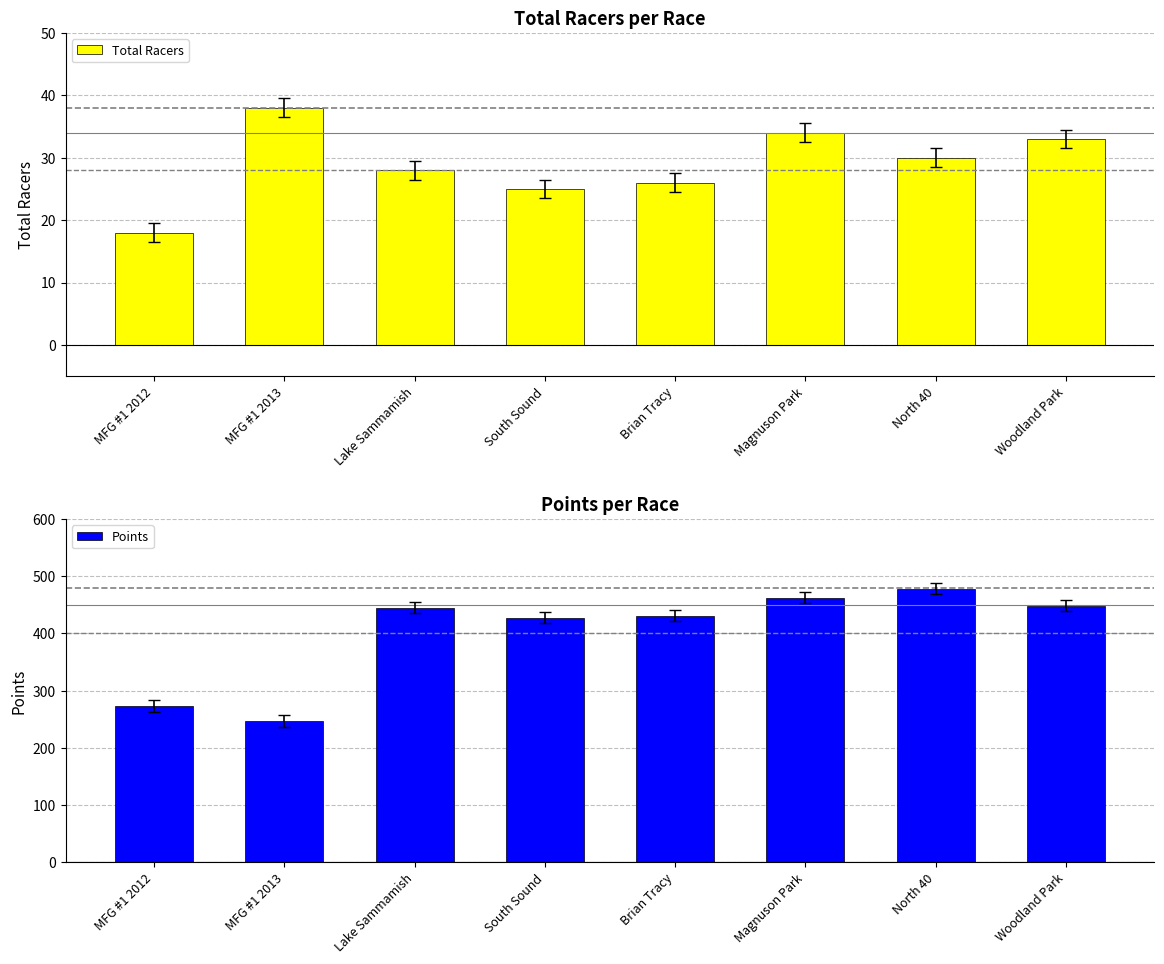

What is the label of the 7th bar from the left?

North 40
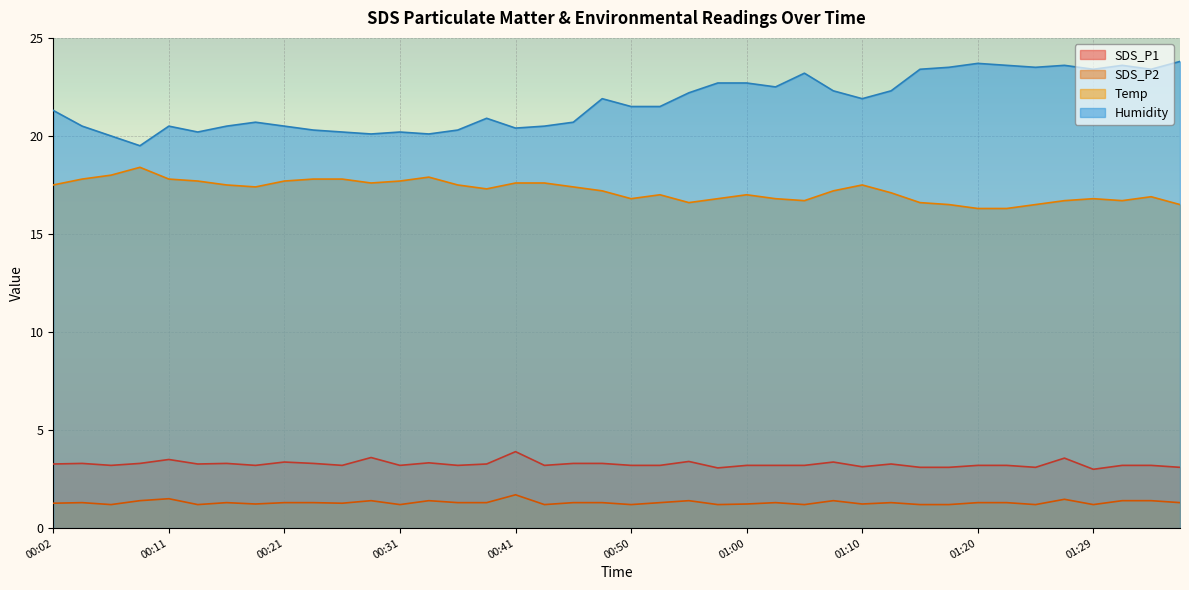

Which has a higher value, 00:33 or 00:45?

00:33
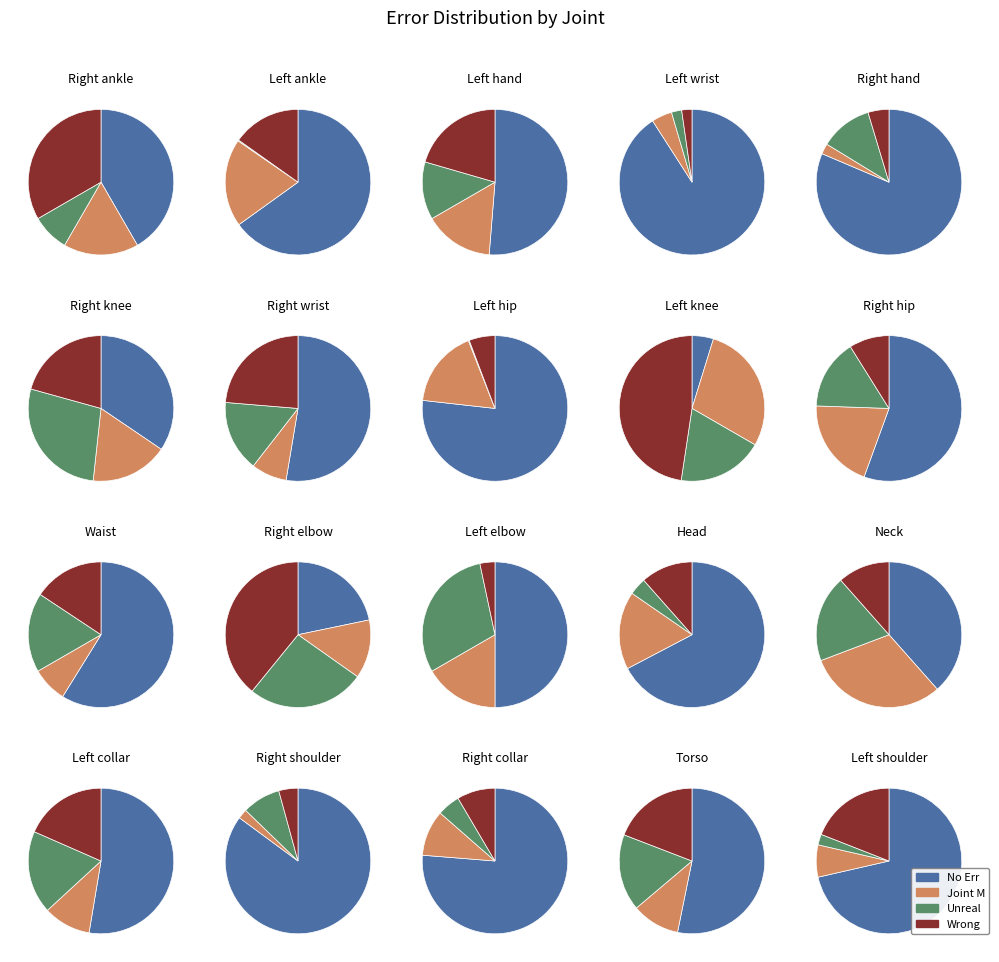

Between 12 and 21, which series saw the biggest shift?

Unrealistic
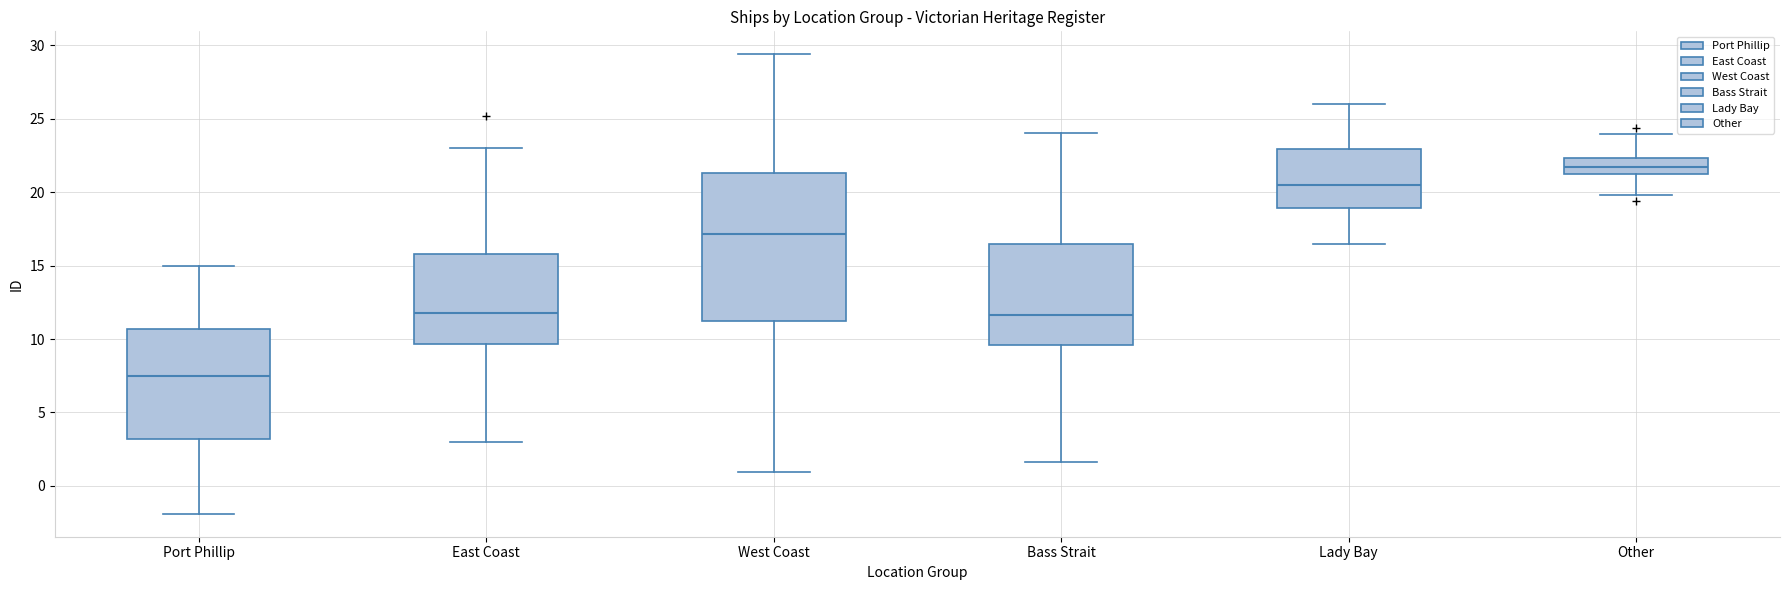

Where does the median line of the box for Bass Strait sit on the y-axis? The values are not printed on the chart, so give them approximately, as read against the axis.

11.5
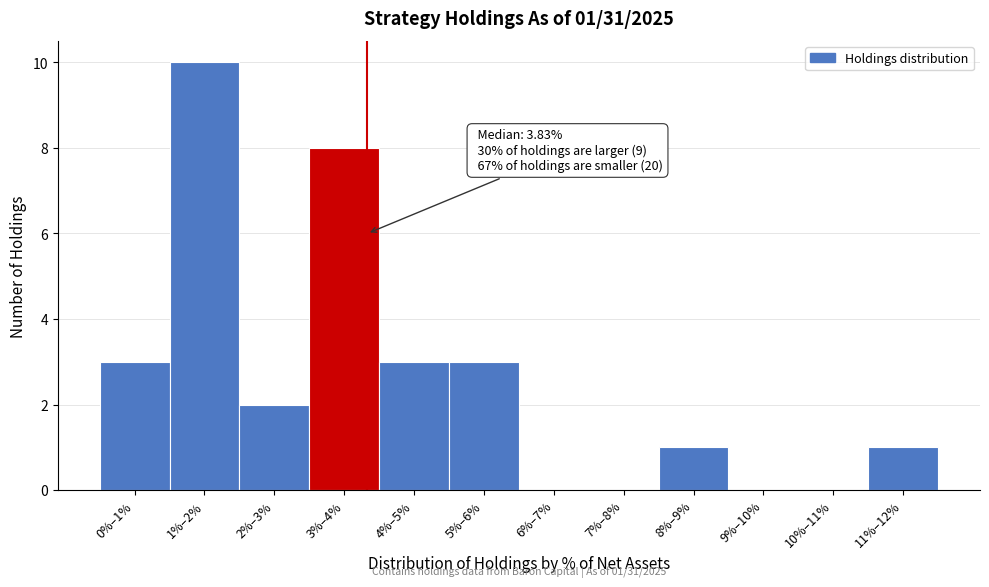

Reading left to right, what are all the values shown in this chart?

0%–1%=3	1%–2%=10	2%–3%=2	3%–4%=8	4%–5%=3	5%–6%=3	6%–7%=0	7%–8%=0	8%–9%=1	9%–10%=0	10%–11%=0	11%–12%=1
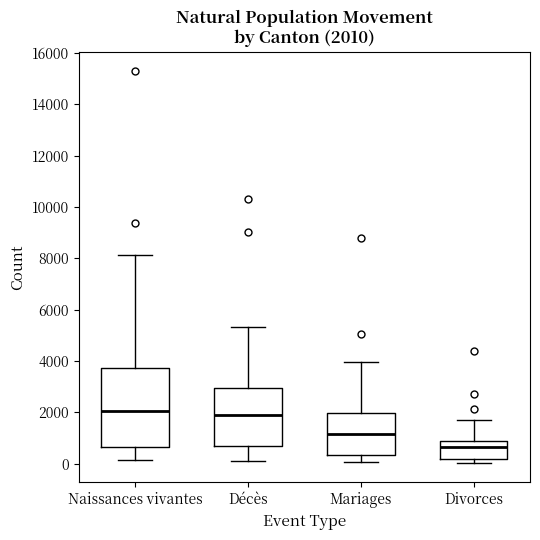

Comparing the boxes themselves (not the whiskers), which one is the tallest?

Naissances vivantes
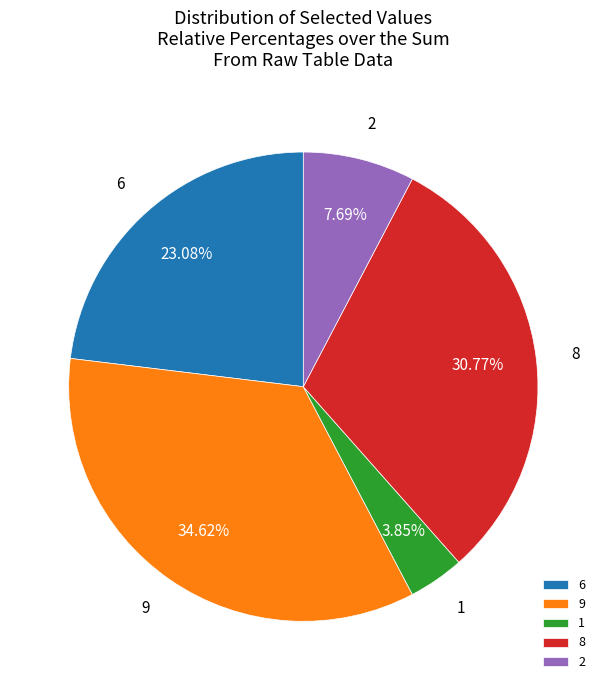

Do 9 and 8 together represent more than half of the pie?

Yes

WHAT NEEDS TO BE DONE. Render the items from the line containing "Which has a higher value, 00:33 or 00:45?" through the line containing "Reading left to" as a JSON list of strings, one string per line, with blank lines and picture markers left out.

WRITTEN SOLUTION.
[
  "Which has a higher value, 00:33 or 00:45?",
  "00:33",
  "Between 12 and 21, which series saw the biggest shift?",
  "Unrealistic",
  "Where does the median line of the box for Bass Strait sit on the y-axis? The values are not printed on the chart, so give them approximately, as read against the axis.",
  "11.5",
  "Reading left to right, what are all the values shown in this chart?"
]